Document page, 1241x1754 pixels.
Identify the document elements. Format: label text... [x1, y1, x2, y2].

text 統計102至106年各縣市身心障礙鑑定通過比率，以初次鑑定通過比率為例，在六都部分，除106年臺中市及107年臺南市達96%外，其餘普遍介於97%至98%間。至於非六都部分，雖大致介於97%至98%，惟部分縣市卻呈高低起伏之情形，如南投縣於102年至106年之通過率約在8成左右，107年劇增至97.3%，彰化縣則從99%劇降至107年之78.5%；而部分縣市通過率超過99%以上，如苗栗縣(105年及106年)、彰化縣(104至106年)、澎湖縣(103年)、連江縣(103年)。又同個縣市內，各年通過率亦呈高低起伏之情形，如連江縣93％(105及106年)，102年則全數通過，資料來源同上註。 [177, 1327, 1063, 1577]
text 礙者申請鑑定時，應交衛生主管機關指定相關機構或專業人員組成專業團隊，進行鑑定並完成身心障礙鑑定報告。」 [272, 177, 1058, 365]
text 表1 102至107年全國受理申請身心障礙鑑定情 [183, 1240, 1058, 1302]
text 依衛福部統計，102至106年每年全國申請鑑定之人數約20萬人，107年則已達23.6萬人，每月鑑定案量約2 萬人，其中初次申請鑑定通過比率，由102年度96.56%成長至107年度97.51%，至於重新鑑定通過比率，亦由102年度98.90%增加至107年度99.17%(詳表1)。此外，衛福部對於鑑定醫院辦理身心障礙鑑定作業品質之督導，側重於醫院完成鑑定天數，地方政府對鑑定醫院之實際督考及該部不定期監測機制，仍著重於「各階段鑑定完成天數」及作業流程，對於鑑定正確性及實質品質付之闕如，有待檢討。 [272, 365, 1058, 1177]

Stated problem »
Print every line of the item above again, character for character, with nothing changed or left out.

The output »
Document page, 1241x1754 pixels.
Identify the document elements. Format: label text... [x1, y1, x2, y2].

text 統計102至106年各縣市身心障礙鑑定通過比率，以初次鑑定通過比率為例，在六都部分，除106年臺中市及107年臺南市達96%外，其餘普遍介於97%至98%間。至於非六都部分，雖大致介於97%至98%，惟部分縣市卻呈高低起伏之情形，如南投縣於102年至106年之通過率約在8成左右，107年劇增至97.3%，彰化縣則從99%劇降至107年之78.5%；而部分縣市通過率超過99%以上，如苗栗縣(105年及106年)、彰化縣(104至106年)、澎湖縣(103年)、連江縣(103年)。又同個縣市內，各年通過率亦呈高低起伏之情形，如連江縣93％(105及106年)，102年則全數通過，資料來源同上註。 [177, 1327, 1063, 1577]
text 礙者申請鑑定時，應交衛生主管機關指定相關機構或專業人員組成專業團隊，進行鑑定並完成身心障礙鑑定報告。」 [272, 177, 1058, 365]
text 表1 102至107年全國受理申請身心障礙鑑定情 [183, 1240, 1058, 1302]
text 依衛福部統計，102至106年每年全國申請鑑定之人數約20萬人，107年則已達23.6萬人，每月鑑定案量約2 萬人，其中初次申請鑑定通過比率，由102年度96.56%成長至107年度97.51%，至於重新鑑定通過比率，亦由102年度98.90%增加至107年度99.17%(詳表1)。此外，衛福部對於鑑定醫院辦理身心障礙鑑定作業品質之督導，側重於醫院完成鑑定天數，地方政府對鑑定醫院之實際督考及該部不定期監測機制，仍著重於「各階段鑑定完成天數」及作業流程，對於鑑定正確性及實質品質付之闕如，有待檢討。 [272, 365, 1058, 1177]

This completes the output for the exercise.